Cumberland Times-News


July 22, 2013

School board should honor the law

On Sunday, July 21, I read with interest the commentary by Tom Striplin dealing with the issue of the (Allegany County) Board of Education’s denial of the right of the ex officio member to attend all meetings of the Board of Education.

Mr. Striplin has an interest in this matter, since the BOE followed what the office of the attorney general has found to be improper, while Mr. Striplin was a BOE member and also the president of the BOE. Mr. Striplin also, during his tenure, supported the BOE’s policy of not addressing questions from the public at public meetings.

As an announced candidate for the office of county commissioner, Mr. Striplin must realize, that if elected, he will have a sworn duty to represent all citizens of Allegany County.

Representing our citizens, means honoring the right of our citizens to know what their elected officials are doing,what decisions are being made, and how those decisions are made. Transparency is too often a pledge, that is never honored, by those seeking a public office. Allegany County was recently found to be in the top 1 percent in the nation for transparency — that was not accomplished by the denial of rights to our citizens.

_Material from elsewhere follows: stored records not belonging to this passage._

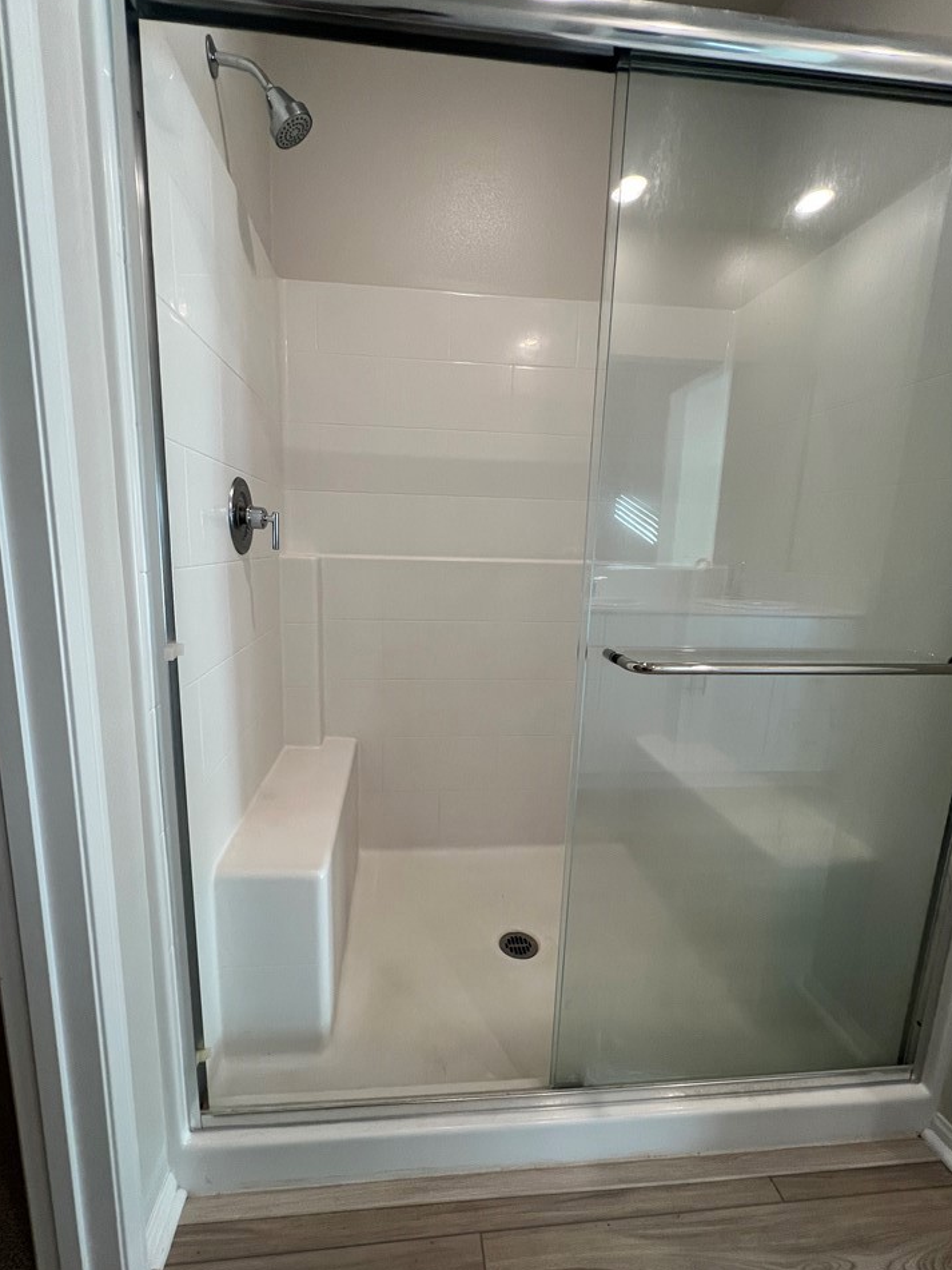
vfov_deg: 102.1
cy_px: 645
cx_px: 458
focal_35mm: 14
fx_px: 513
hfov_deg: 85.6
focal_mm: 1.57
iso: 160
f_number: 1.8
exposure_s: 1/120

The state considers the Board of Education to be five elected members, an ex officio member (either the president of the board of commissioners, or another commissioner appointed by the president), and a student representative. Only the elected members have a vote, but the student representative and the ex officio are to have all other rights of the board on which they serve.

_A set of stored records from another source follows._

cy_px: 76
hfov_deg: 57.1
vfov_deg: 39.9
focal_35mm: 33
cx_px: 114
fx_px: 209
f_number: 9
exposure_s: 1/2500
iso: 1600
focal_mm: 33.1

The student representative is not allowed to attend executive sessions. The office of the attorney general, however, has made it extremely clear that the ex officio has not only the right to attend all meetings, including executive session, but also a “duty, to attend all such meetings.”

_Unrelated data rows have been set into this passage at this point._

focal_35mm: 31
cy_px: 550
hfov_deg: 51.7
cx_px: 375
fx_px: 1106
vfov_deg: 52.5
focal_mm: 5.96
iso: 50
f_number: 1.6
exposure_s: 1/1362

Approximately two months ago, I asked Dr. (Edward) Root and BOE attorney, Gary Hanna, to meet with myself and county attorney Bill Rudd on this matter. We had a very cordial, business-like meeting. Evidently, Dr. Root and Mr Hanna agreed with the county’s position, since the next packet that I received for a BOE meeting, included new policy language that would have been quite acceptable to the county. The present policy allows the ex officio to attend executive session, only by invitation.

No such invitation has been received by the county in 2 1/2 years. The BOE, however, did not approve of the new language, allowing it to die from the lack of a motion. No motion, no vote on record. The county has once again asked the BOE to reconsider (the A.G. opinion was part of that communication). We are also asking for the minutes of all executive session meetings since Jan.1, 2011, so the ex officio will have the information that we feel has been improperly denied. If a court decision is needed, then so be it.

It is sad, that the BOE, and Mr. Striplin, appear to believe that the BOE can choose which laws they will, or will not, honor. I hope this is not the message that is being given to the students in our schools. Our country is a land of laws, and a process to change laws we find are not desirable.

If people are left to choose which laws they will follow, we will have anarchy. Hopefully the Board of Education will read the A.G’s opinion, read the laws, and honor the law by granting full board rights (minus voting rights) to the ex officio.